● **FRAGMENTO SELECCIONADO**
▬▬▬
Zapatero defiende la amnistía desde El Mundo: ¿relato o interés propio?
El ex presidente del Gobierno, José Luis Rodríguez Zapatero, ha roto su silencio este viernes en un artículo en El Mundo para defender la Ley de Amnistía, horas después de que el Tribunal de la UE avalara la norma. "Refuerza nuestro Estado de Derecho", sostiene. Pero la jugada no convence a casi nadie. Y no solo por el fondo: el contexto judicial de Zapatero, salpicado por el caso de las joyas y las presuntas mordidas a la trama de Pumpido, convierte su defensa en un ejercicio de riesgo.
Un fallo europeo que cambia el tablero
La sentencia del Tribunal de Justicia de la UE, publicada el 17 de julio de 2026, despejaba el último obstáculo jurídico para que la amnistía se aplique sin cortapisas. El tribunal concluyó que la ley no choca con la normativa comunitaria, allanando el regreso de Carles Puigdemont y otros procesados. Zapatero, que había permanecido en un discreto segundo plano durante meses, eligió ese mismo día para reaparecer con un texto de opinión en el diario que dirige David Jiménez. Califica el fallo de "histórico" y asegura que "zanjará la grave crisis política, institucional y social" abierta por el procés.
▬▬▬
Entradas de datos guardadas

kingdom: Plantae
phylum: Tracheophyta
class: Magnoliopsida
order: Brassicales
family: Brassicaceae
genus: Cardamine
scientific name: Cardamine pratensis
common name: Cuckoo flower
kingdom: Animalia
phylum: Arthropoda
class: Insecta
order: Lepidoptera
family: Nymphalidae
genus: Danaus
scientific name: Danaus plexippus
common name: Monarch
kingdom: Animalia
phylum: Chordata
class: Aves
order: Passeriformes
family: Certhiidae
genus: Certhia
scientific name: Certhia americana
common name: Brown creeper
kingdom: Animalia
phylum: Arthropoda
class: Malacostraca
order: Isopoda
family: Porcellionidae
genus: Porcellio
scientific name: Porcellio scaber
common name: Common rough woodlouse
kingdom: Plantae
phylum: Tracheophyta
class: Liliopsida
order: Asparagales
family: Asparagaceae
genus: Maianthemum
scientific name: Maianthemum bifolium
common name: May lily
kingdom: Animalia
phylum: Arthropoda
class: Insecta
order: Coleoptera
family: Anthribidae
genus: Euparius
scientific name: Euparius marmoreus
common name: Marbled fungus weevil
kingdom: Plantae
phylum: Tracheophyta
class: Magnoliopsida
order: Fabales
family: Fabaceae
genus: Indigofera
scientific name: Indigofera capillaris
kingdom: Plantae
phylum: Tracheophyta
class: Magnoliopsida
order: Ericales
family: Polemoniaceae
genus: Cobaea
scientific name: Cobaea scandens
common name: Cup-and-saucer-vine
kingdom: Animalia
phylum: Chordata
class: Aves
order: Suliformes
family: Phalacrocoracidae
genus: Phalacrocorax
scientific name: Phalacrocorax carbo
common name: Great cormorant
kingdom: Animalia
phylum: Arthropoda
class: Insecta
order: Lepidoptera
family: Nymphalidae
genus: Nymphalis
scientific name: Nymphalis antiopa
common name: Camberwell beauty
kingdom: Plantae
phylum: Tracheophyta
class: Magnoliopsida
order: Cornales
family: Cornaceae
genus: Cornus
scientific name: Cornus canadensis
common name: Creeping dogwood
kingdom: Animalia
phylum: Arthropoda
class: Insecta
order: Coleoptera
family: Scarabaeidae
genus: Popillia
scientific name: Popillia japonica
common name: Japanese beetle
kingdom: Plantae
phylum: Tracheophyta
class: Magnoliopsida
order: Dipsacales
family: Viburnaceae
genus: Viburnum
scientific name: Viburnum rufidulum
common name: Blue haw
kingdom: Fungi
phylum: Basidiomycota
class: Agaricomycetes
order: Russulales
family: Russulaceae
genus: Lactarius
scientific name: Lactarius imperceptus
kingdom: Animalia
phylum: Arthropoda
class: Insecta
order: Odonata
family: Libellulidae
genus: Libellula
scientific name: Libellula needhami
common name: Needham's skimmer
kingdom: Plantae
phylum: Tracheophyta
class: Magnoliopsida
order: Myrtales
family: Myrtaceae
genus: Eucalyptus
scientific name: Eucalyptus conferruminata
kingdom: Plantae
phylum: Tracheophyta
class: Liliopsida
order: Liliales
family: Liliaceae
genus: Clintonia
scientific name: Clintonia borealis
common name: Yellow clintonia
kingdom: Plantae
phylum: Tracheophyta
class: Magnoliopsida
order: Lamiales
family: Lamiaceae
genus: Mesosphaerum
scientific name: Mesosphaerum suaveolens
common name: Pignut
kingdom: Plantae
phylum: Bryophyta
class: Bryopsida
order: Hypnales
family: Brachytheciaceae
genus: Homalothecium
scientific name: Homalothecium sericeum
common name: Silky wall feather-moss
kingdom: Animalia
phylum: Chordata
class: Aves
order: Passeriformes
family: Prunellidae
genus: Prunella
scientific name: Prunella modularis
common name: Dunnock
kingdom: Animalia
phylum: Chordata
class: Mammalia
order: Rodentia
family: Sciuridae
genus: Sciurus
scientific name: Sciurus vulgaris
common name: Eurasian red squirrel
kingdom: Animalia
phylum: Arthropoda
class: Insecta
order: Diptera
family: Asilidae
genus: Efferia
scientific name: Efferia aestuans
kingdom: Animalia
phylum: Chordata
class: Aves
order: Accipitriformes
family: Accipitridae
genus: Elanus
▬▬▬
● **TAREAS PROPUESTAS**
#1 Según el fragmento sobre Zapatero y la amnistía, ¿en qué fecha se publicó la sentencia del Tribunal de Justicia de la UE?
#2 Prosigue el fragmento sobre Zapatero y la amnistía a partir de su última oración.

● **RESPUESTAS POR TAREA**
#1 El 17 de julio de 2026.

#2
La sombra de las joyas y la defensa a medida
Pero la credibilidad del ex presidente choca con su propio historial. Las notas secretas que Zapatero entregó a Sánchez, reveladas esta misma semana, apuntan a que Junts rompió el acuerdo por el uso de Pumpido para engañarles. Y en las redes y en la calle, el runrún es otro: "Defiende la amnistía porque espera que a él también le toque", resumen los críticos. La causa por las joyas de su esposa —aún sin resolver— y la casi segura condena que le espera por el caso de los ERE hacen que su defensa de la impunidad colectiva suene a coartada personal. No es el bien común: es el interés particular.
El Estado de Derecho como coartada
"Refuerza nuestro Estado de Derecho", titula su texto. La ironía no escapa a nadie. Una norma que borra delitos de sedición y malversación precisamente para eximir a los políticos que los cometieron difícilmente casa con el concepto clásico de rule of law. De hecho, las críticas llueven tanto desde la izquierda procesalista como desde el constitucionalismo de manual. "Estado de qué?", se preguntan algunos. Mientras, el ex presidente, en su mitin en Barcelona días antes, ya había avanzado el discurso: la amnistía es la solución para la "crisis institucional". El problema es que el enfermo que la prescribe está, precisamente, en la lista de espera del quirófano judicial.